Most rumors come from opposition sources, and they spread quickly; for example, rumors spread before the Muslim holidays of Eid al-Adha and Eid al-Fitr. One claimed that Assad would not attend any prayers because he had suffered a stroke. It had reached the point where rumors were passed along sarcastically or in jest, and yet Assad's supporters responded to them with intense fear.

"For Alawites, Assad is a safety valve," said an Alawite woman from Latakia, who preferred to remain anonymous in a private Skype call.

"This won't make anyone happy, and the opposition is negotiating everywhere, making concessions everywhere, but everyone here in Latakia is sure that Assad will stay for good.

"Any rumor that he's injured or sick makes all Alawites frustrated and afraid until he appears on the media. Not even Maher al-Assad can abandon him, he's the commander of the strongest division in Syria, and the rumors that he was recently injured in Damascus in an opposition assault were false. Alawites and his supporters don't want either of the two Assad brothers to come to any harm."

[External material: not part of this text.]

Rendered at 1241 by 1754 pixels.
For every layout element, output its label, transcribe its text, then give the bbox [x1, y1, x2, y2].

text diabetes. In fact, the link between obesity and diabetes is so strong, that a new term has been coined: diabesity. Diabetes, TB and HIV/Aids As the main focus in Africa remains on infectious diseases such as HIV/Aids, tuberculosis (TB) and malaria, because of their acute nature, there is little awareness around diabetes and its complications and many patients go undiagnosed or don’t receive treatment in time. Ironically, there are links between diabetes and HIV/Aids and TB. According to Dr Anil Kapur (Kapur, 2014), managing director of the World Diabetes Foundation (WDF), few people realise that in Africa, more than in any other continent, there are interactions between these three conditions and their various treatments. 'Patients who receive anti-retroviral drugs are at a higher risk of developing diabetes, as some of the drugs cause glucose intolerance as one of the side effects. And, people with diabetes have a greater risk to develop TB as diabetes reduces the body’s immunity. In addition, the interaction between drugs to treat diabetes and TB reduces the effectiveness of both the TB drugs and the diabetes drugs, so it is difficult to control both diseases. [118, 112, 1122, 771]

"His supporters know that the opposition started these rumors. They won't hurt our morale," she added. "Syria will soon be under Assad's control. Our allies won't abandon us, they will fight with us and fight until the end, but the West has abandoned the opposition, so they need to accept Assad or flee forever."

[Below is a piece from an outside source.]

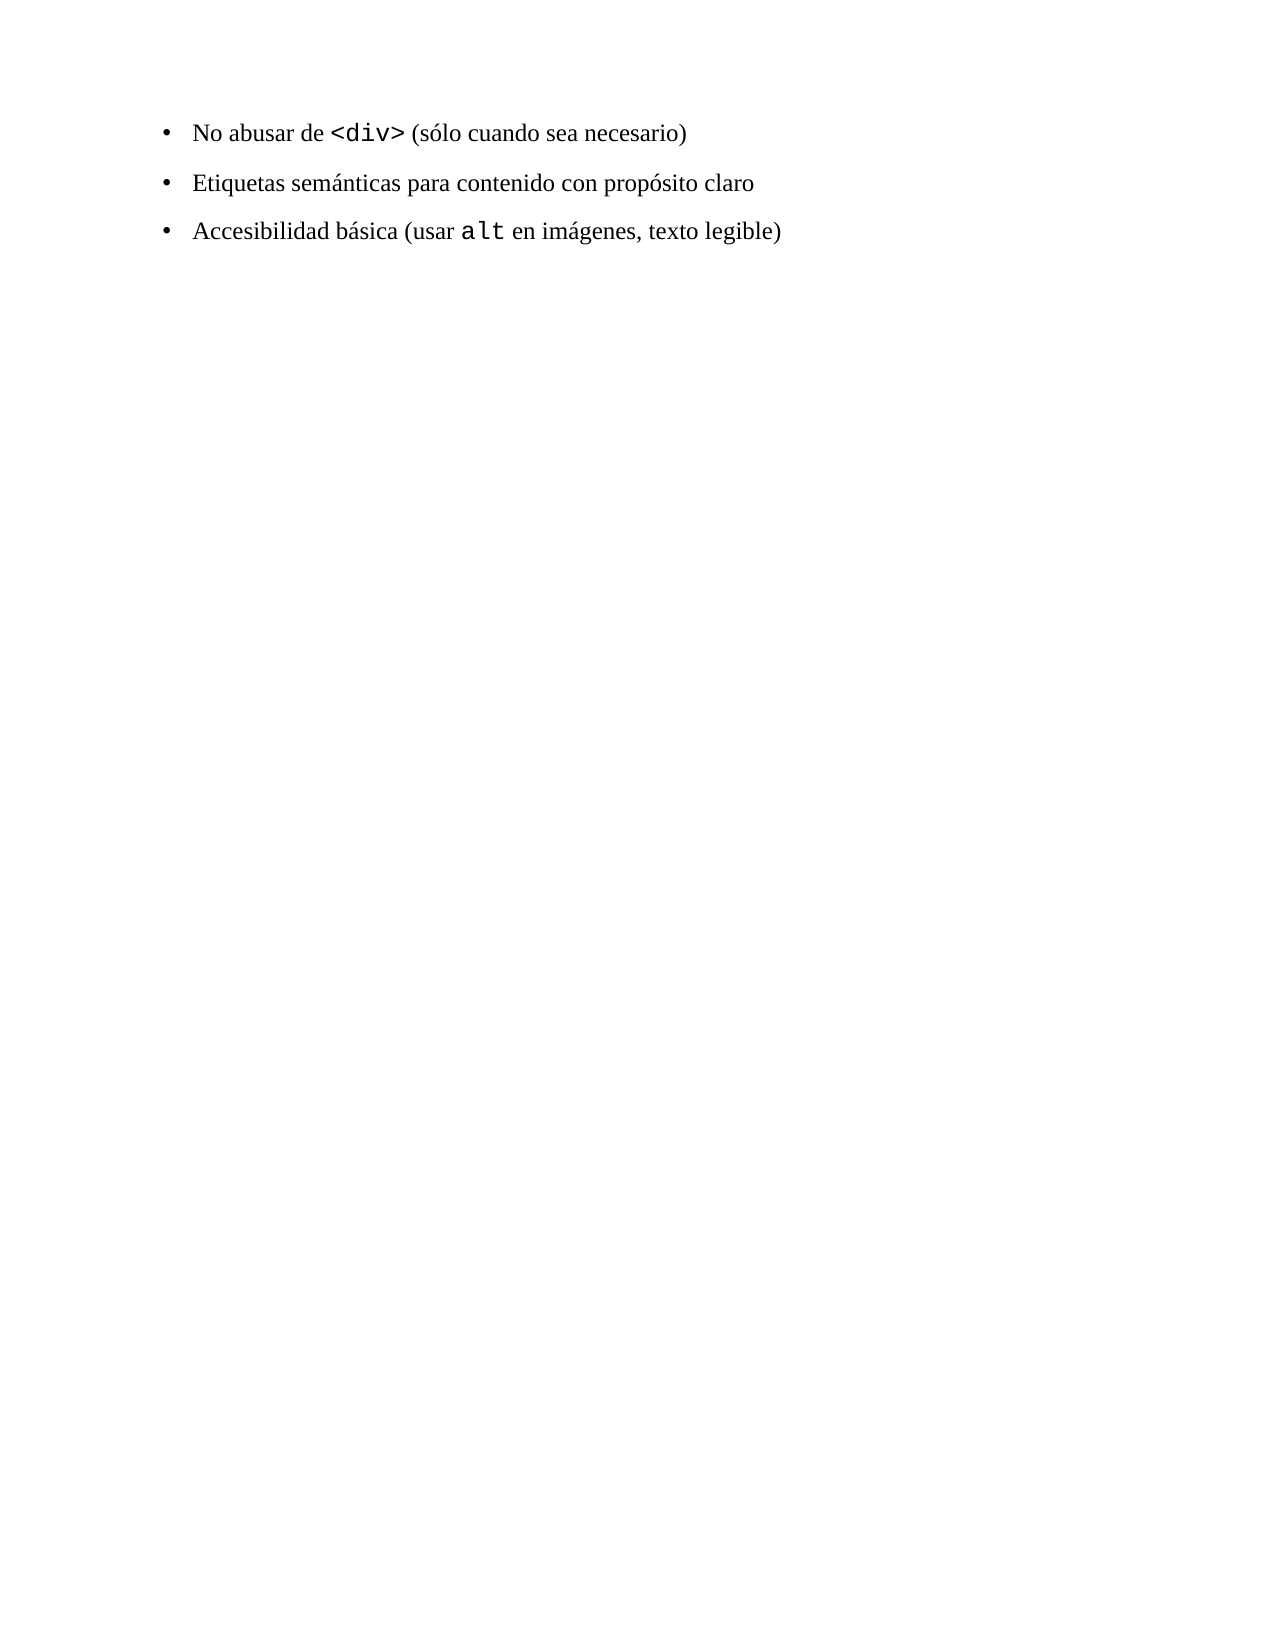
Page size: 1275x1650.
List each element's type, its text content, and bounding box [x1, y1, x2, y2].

list Etiquetas semánticas para contenido con propósito claro [162, 168, 1157, 197]
list Accesibilidad básica (usar alt en imágenes, texto legible) [162, 216, 1157, 247]
list No abusar de <div> (sólo cuando sea necesario) [162, 118, 1157, 149]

On February 5, Lattakia News Network (LNN) published a photograph showing Assad and his wife in the city of Qardaha. In response came more than a thousand comments, wishing Assad and his wife well and good health. One commenter called Assad "their leader," and another commented, "May God not deprive us of him."

Meanwhile, the rumors still continue, particularly around important occasions. It is interesting that the challenge between Faisal al-Qassem, one of the most well-known journalists in the Middle East, and Bashar al-Assad, has turned into a personal one. Whenever al-Qassem publishes a rumor, a day or two later Assad appears and greets or bid farewell to a European delegation.

Al-Qassem's prominence helps rumors spread rapidly, since he has over 11 million followers on Facebook and more than 4 million followers on Twitter. The rumors echo on pages from the regime's supporters, such as Damascus Today and SANA, the state's official news channel, which is watched by hundreds of thousands of supporters.

This began over four years ago, and the recent intervention of Russian sources has only increased the speed that rumors spread, which in turn forces Assad to appear in the media. Furthermore, rumors from al-Qassem's Facebook page are published by the regional media.

These include Al-Araby, one of the largest websites affiliated with the Muslim Brotherhood, and local papers that care about the opposition's opinion, along with the website Balad News. Consumers are also responsible for the spreading of these rumors.

Rumors spread quickly, but the fear of pro-regime supporters is notable, showing that Assad as a figurehead remains important to them, and that they continue to feel concerned about their future should something happen to him. The Alawites' strong defense of the Syrian president in particular shows their ever-present fear for the future of their sect.

Saleem al-Omar is a freelance journalist.